Extracted page text data
..............................
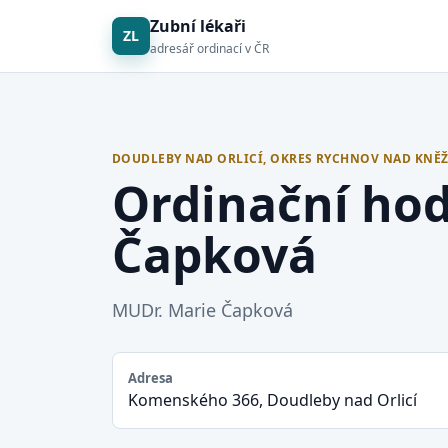
Zubní lékaři
ZL
adresář ordinací v ČR
DOUDLEBY NAD ORLICÍ, OKRES RYCHNOV NAD KNĚ
Ordinační ho
Čapková
MUDr. Marie Čapková
Adresa
Komenského 366, Doudleby nad Orlicí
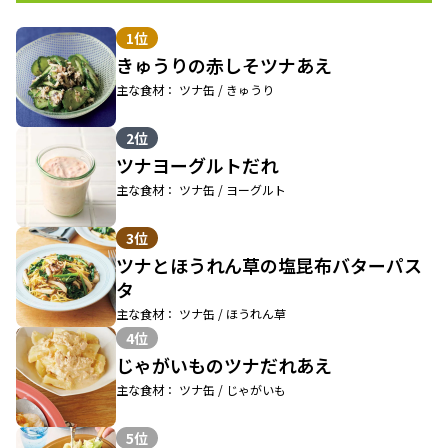
1位
きゅうりの赤しそツナあえ
主な食材： ツナ缶 / きゅうり
2位
ツナヨーグルトだれ
主な食材： ツナ缶 / ヨーグルト
3位
ツナとほうれん草の塩昆布バターパス
タ
主な食材： ツナ缶 / ほうれん草
4位
じゃがいものツナだれあえ
主な食材： ツナ缶 / じゃがいも
5位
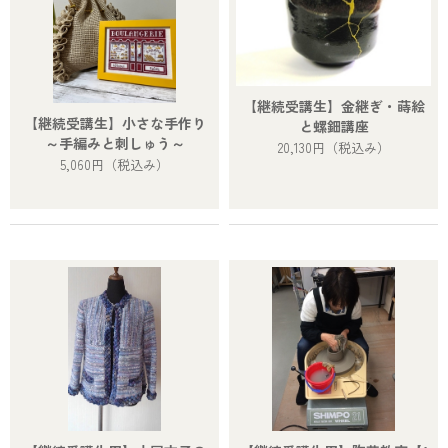
【継続受講生】金継ぎ・蒔絵
【継続受講生】小さな手作り
と螺鈿講座
～手編みと刺しゅう～
20,130円
（税込み）
5,060円
（税込み）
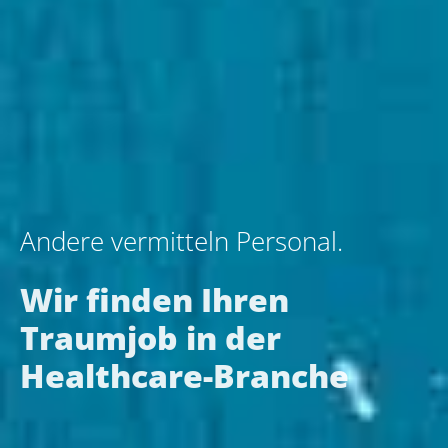
Andere vermitteln Personal.
Wir finden Ihren
Traumjob in der
Healthcare-Branche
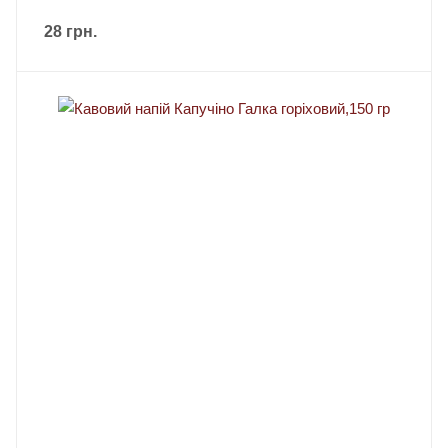
28
грн.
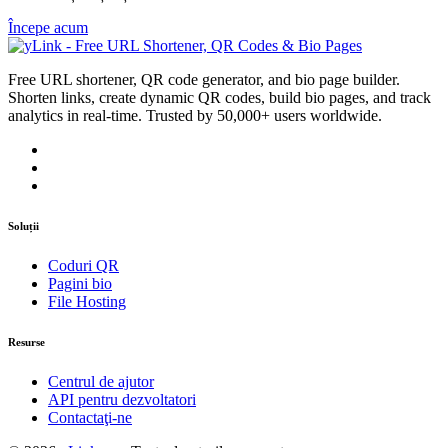
Începe acum
Free URL shortener, QR code generator, and bio page builder.
Shorten links, create dynamic QR codes, build bio pages, and track
analytics in real-time. Trusted by 50,000+ users worldwide.
Soluții
Coduri QR
Pagini bio
File Hosting
Resurse
Centrul de ajutor
API pentru dezvoltatori
Contactaţi-ne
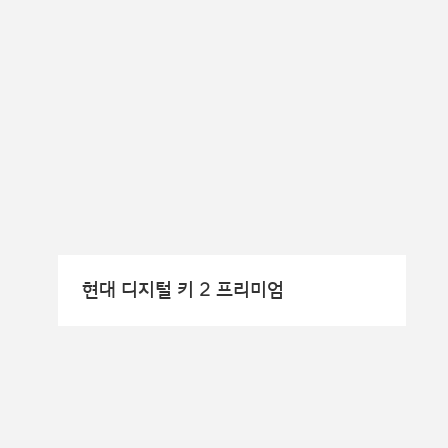
현대 디지털 키 2 프리미엄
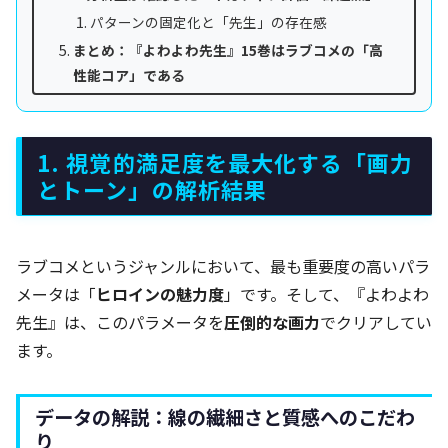
パターンの固定化と「先生」の存在感
まとめ：『よわよわ先生』15巻はラブコメの「高
性能コア」である
1. 視覚的満足度を最大化する「画力
とトーン」の解析結果
ラブコメというジャンルにおいて、最も重要度の高いパラ
メータは「
ヒロインの魅力度
」です。そして、『よわよわ
先生』は、このパラメータを
圧倒的な画力
でクリアしてい
ます。
データの解説：線の繊細さと質感へのこだわ
り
..............................
> **Instruction**
Each record should be printed exactly as it appears, leaving the pictures out.

> **Exercise result**
Zubní lékaři
ZL
adresář ordinací v ČR
DOUDLEBY NAD ORLICÍ, OKRES RYCHNOV NAD KNĚ
Ordinační ho
Čapková
MUDr. Marie Čapková
Adresa
Komenského 366, Doudleby nad Orlicí
1位
きゅうりの赤しそツナあえ
主な食材： ツナ缶 / きゅうり
2位
ツナヨーグルトだれ
主な食材： ツナ缶 / ヨーグルト
3位
ツナとほうれん草の塩昆布バターパス
タ
主な食材： ツナ缶 / ほうれん草
4位
じゃがいものツナだれあえ
主な食材： ツナ缶 / じゃがいも
5位
【継続受講生】金継ぎ・蒔絵
【継続受講生】小さな手作り
と螺鈿講座
～手編みと刺しゅう～
20,130円
（税込み）
5,060円
（税込み）
Andere vermitteln Personal.
Wir finden Ihren
Traumjob in der
Healthcare-Branche
28
грн.
Începe acum
Free URL shortener, QR code generator, and bio page builder.
Shorten links, create dynamic QR codes, build bio pages, and track
analytics in real-time. Trusted by 50,000+ users worldwide.
Soluții
Coduri QR
Pagini bio
File Hosting
Resurse
Centrul de ajutor
API pentru dezvoltatori
Contactaţi-ne
현대 디지털 키 2 프리미엄
パターンの固定化と「先生」の存在感
まとめ：『よわよわ先生』15巻はラブコメの「高
性能コア」である
1. 視覚的満足度を最大化する「画力
とトーン」の解析結果
ラブコメというジャンルにおいて、最も重要度の高いパラ
メータは「
ヒロインの魅力度
」です。そして、『よわよわ
先生』は、このパラメータを
圧倒的な画力
でクリアしてい
ます。
データの解説：線の繊細さと質感へのこだわ
り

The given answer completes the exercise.